Monday, May 13, 2013

Nepomuk WebMiner 0.6

A few month have past, this my last WebMiner update. In the meantime I finished my Master Thesis, moved to a new location and started my new job. Perfect time to release a new version with the changes I have made since.

The Nepomuk WebMiner 0.6 adds beside several bugfixes:

  • User changeable regular expression for the filename parsing.
  • Removed its own and reuse the Nepomuk internal fileindexing to get id3 tags and other file metadata.
  • Add whitelist for automatic web search. You might like to lookup the folder with your publication pdfs but not your private documents. Or the network share with your tvshows, but not your private family videos. This works on top of the Nepomuk whitelist. So you Nepomuk can index these files, but not all of them will be websearched.
  • Instead of the dull treeview that shows the raw fetched metadata, you can now see and edit the metadata in several fancy edit fields.
 

 

 


You can find the latest release on projects.kde.org or the tarball on kde-apps.org.
Even though I wanted to get this into KDE SC 4.11, I doubt this is going to happen. Soft feature freeze is around the corner and I don't feel comfortable enough to let this be part of SC and annoy all users with this service yet. There are still a lot of usability problems I like to have solved properly before this can be part of of any KDE installation.

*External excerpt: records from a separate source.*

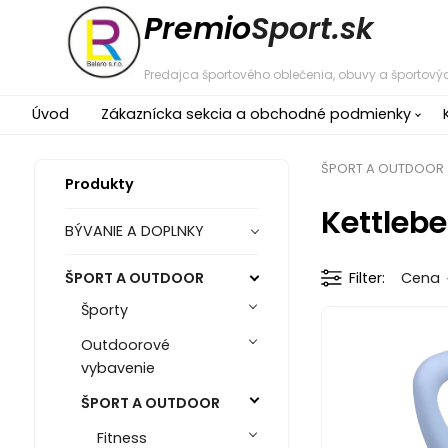
Premio
Sport.sk
Predajca športového oblečenia, obuvy a športovýc
Úvod
Zákaznícka sekcia a obchodné podmienky
ŠPORT A OUTDOOR
Produkty
Kettlebel
BÝVANIE A DOPLNKY
ŠPORT A OUTDOOR
Filter
Cena
Športy
Outdoorové
vybavenie
ŠPORT A OUTDOOR
Fitness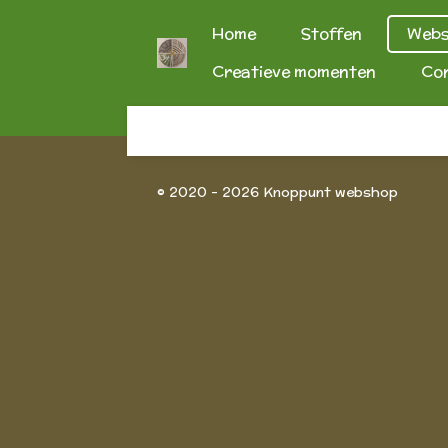
Ga
Home
Stoffen
Web
direct
Creatieve momenten
Co
naar
de
hoofdinhoud
© 2020 - 2026 Knoppunt webshop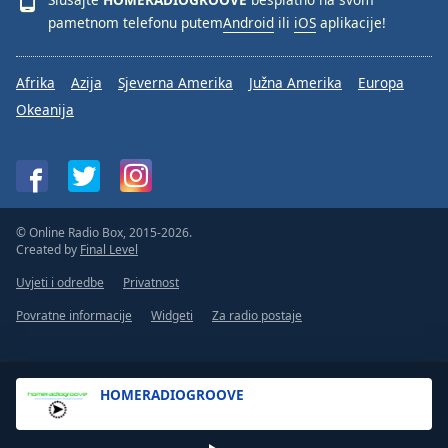
pametnom telefonu putem
Android
ili
iOS
aplikacije!
Afrika
Azija
Sjeverna Amerika
Južna Amerika
Europa
Okeanija
© Online Radio Box, 2015-2026.
Created by
Final Level
Uvjeti i odredbe
Privatnost
Povratne informacije
Widgeti
Za radio postaje
HOMERADIOGROOVE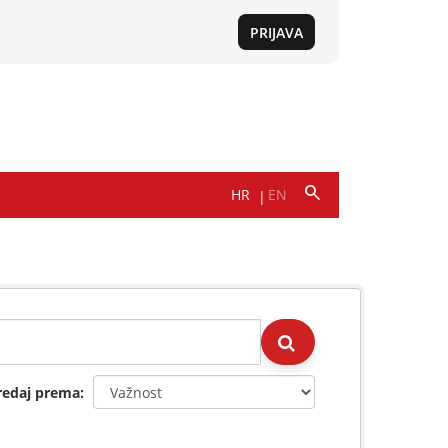
redaj prema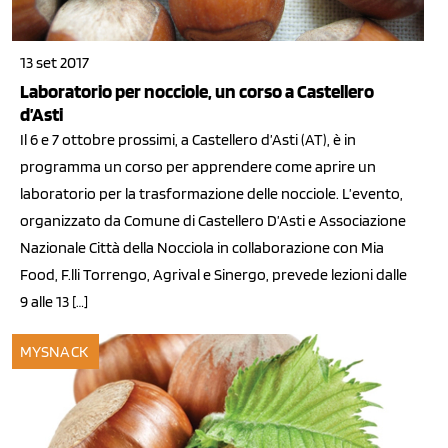
13 set 2017
Laboratorio per nocciole, un corso a Castellero
d’Asti
Il 6 e 7 ottobre prossimi, a Castellero d’Asti (AT), è in
programma un corso per apprendere come aprire un
laboratorio per la trasformazione delle nocciole. L’evento,
organizzato da Comune di Castellero D’Asti e Associazione
Nazionale Città della Nocciola in collaborazione con Mia
Food, F.lli Torrengo, Agrival e Sinergo, prevede lezioni dalle
9 alle 13 […]
MYSNACK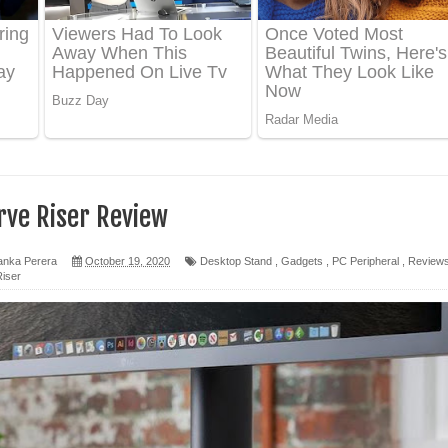
 පෙළ
ද පෙළ
ෙළ
rve Riser Review
anka Perera
October 19, 2020
Desktop Stand
,
Gadgets
,
PC Peripheral
,
Review
iser
න් ලියන්න ගීතයේ පද පෙළ
පෙළ
 පෙළ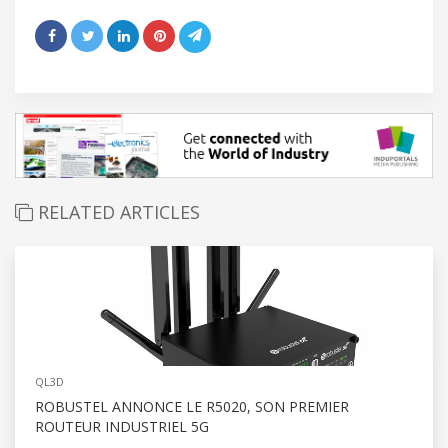
RELATED ARTICLES
QL3D
ROBUSTEL ANNONCE LE R5020, SON PREMIER
ROUTEUR INDUSTRIEL 5G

So please test the latest release and report any errors back to me.

Wednesday, February 6, 2013

Nepomuk WebMiner 0.5

Since my last post a lot has happened to the Nepomuk-WebMiner (former MetaDataExtractor).

The WebMiner went through the KDE Review process and got cleaned up a bit during this process. The new location of it is extragear/base/nepomuk-webminer.

On the code side, I have fixed several bugs and integrated the automatic fetching better into the current Nepomuk system.

The new WebMiner-Service respects the suspend/resume and event monitoring (no internet, low diskspace, on battery mode) in the same was the FileIndexer does it.

When the automatic fetching is started via the command-line or dolphin command, the service is used for the actual fetching. This allows to show the current fetching progress in the nepomukcontroller (in the systray).

Starting with KDE 4.11 the Systemsettings for Nepomuk and the Nepomuk WebMiner are combined and won't show up as two different entries anymore.








Instead of the buggy imdb python script that has a hard time following the changes on the imdb website to allow proper fetching of movie resources, a new plugin for themoviedb.org was created.

The next step for the WebMiner will be the full integration into KDE SC for the 4.11 release.
So moving out of extragear again into some other proper place.

In order to make this happen there is still one large blocker task that needs to be done.

So if anyone is good with python and has some time, the script at nepomuk-core/services/storage/rcgen/nepomuk-simpleresource-rcgen.py needs to be improved.
This script is responsible to generate the SimpleResource classes from the used ontology.
As it takes nearly all ontologies into account and is rather slow right now, the call takes ~20 minutes for each generation. This is a pain for anyone compiling the WebMiner from source.

Any help is very welcome.